Calls for reform and the threatening of sanctions including asset freezes against political leaders accused of corruption is as far as their push for change could ever reach. This sentiment was mirrored by the Lebanese public towards the French president’s visit as the mood has significantly changed between the first and second visit.
Looking back in history, global powers only support the people once they have already succeeded in revolting against their oppressors. Only then would they give up even on their life-long allies when they find it is no longer viable for a system to hold onto power any longer.
The biggest takeaway from this folklore visit is that besides the fact that successful revolutions and sustained change are staged by the people themselves, it is hardly the aspirations of the people what motivates foreign powers to intervene in other nations.
In the case of Lebanon, it is the wider geopolitical goals of the EU in curbing Iranian nuclear ambitions, spearheaded by France to bring Iran back to commit to the Joint Comprehensive Plan of Action (JCPOA).
France is setting the stage in the event that a more lenient president comes and re-enters the agreement with Iran on its nuclear deal and that this demands that France remains open to Iran and Hezbollah –one thing that the countries of the West are ignoring is that they are betting on initiating talks assuming it is the same regime that they left off during Obama’s presidency.

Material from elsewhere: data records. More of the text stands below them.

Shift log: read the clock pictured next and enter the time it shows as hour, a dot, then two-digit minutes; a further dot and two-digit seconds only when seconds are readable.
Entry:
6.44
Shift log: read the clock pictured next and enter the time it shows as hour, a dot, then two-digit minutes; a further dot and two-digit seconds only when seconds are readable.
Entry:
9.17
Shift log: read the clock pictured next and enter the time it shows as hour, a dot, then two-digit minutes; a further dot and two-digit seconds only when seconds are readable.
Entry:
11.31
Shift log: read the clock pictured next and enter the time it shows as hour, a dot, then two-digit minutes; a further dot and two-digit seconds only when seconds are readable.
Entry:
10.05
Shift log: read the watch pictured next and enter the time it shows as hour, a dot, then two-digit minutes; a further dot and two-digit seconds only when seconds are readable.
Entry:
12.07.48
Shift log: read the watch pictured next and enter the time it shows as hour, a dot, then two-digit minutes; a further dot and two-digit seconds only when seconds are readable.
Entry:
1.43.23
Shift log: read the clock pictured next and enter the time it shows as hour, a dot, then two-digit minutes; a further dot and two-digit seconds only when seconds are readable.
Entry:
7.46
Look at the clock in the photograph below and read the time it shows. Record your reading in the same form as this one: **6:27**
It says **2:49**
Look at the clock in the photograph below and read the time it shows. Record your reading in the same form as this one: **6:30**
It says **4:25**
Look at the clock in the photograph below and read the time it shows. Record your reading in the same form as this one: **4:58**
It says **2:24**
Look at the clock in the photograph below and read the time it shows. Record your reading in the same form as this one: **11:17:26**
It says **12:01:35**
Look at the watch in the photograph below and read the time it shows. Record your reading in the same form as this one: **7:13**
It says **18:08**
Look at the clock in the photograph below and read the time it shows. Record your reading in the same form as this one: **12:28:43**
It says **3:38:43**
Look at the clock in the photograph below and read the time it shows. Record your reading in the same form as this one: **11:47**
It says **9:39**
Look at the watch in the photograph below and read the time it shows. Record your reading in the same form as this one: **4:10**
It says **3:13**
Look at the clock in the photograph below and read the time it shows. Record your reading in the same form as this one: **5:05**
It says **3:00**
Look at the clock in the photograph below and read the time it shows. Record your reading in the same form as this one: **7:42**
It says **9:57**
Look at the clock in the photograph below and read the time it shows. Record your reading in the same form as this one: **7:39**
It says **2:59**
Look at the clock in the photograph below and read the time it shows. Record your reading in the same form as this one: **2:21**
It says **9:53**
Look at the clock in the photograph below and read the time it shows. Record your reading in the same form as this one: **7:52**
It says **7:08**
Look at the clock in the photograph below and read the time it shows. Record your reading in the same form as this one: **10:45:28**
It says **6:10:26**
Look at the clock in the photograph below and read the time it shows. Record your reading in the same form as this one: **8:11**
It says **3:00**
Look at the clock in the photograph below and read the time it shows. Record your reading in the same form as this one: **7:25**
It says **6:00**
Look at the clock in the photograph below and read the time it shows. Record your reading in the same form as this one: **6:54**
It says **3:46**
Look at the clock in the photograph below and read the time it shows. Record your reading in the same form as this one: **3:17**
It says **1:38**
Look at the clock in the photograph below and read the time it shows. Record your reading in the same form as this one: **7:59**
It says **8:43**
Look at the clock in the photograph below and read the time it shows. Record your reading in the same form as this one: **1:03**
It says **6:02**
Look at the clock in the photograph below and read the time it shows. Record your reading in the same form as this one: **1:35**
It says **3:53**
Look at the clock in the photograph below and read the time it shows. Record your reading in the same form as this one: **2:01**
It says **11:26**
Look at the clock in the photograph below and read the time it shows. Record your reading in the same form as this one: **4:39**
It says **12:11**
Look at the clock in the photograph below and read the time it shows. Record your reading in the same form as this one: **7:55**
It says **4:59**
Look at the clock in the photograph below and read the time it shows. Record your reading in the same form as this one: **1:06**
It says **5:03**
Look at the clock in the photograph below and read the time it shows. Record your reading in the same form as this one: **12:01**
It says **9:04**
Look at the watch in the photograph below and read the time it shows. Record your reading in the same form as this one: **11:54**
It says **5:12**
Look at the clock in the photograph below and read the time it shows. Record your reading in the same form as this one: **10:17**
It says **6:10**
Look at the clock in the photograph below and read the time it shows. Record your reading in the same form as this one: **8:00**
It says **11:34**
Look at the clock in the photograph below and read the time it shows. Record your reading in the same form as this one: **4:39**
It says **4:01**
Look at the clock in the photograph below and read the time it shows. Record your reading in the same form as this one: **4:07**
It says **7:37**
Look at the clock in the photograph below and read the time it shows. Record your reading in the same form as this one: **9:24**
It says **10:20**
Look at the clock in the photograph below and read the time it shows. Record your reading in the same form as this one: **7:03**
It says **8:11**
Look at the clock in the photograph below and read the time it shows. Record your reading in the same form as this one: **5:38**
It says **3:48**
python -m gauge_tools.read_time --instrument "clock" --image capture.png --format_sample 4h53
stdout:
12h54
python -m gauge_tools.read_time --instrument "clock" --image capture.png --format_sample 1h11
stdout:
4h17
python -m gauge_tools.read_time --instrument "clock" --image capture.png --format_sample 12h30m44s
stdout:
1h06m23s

Therefore, to assume that the moderate wing will be waiting for Biden with open hands to rejoin the agreement was a given that might not still be on the table. This hopeful approach also does not account for the more hardliners today compared to the time of Obama when the deal was reached.
Another takeaway is that our politicians could learn a lesson or two from Macron, who as a leader of one of the world’s most civilized nations was humbled as he stood before Fairouz. Our leaders should learn to be inspired by our icon of national unity that has survived all that has tarnished Lebanon’s dream of a nation and yet stood tall.
It could serve as a wakeup call for our political leaders to put their country first and rise above their egoistic and self-serving agendas to salvage this nation by choosing the path towards redemption.
While the carving up of nations by the Western colonial powers is agreed upon as not being their best speciality, it may take another 100 years to carve out Lebanon’s true identity. What the price of that is going to be is a secret to none.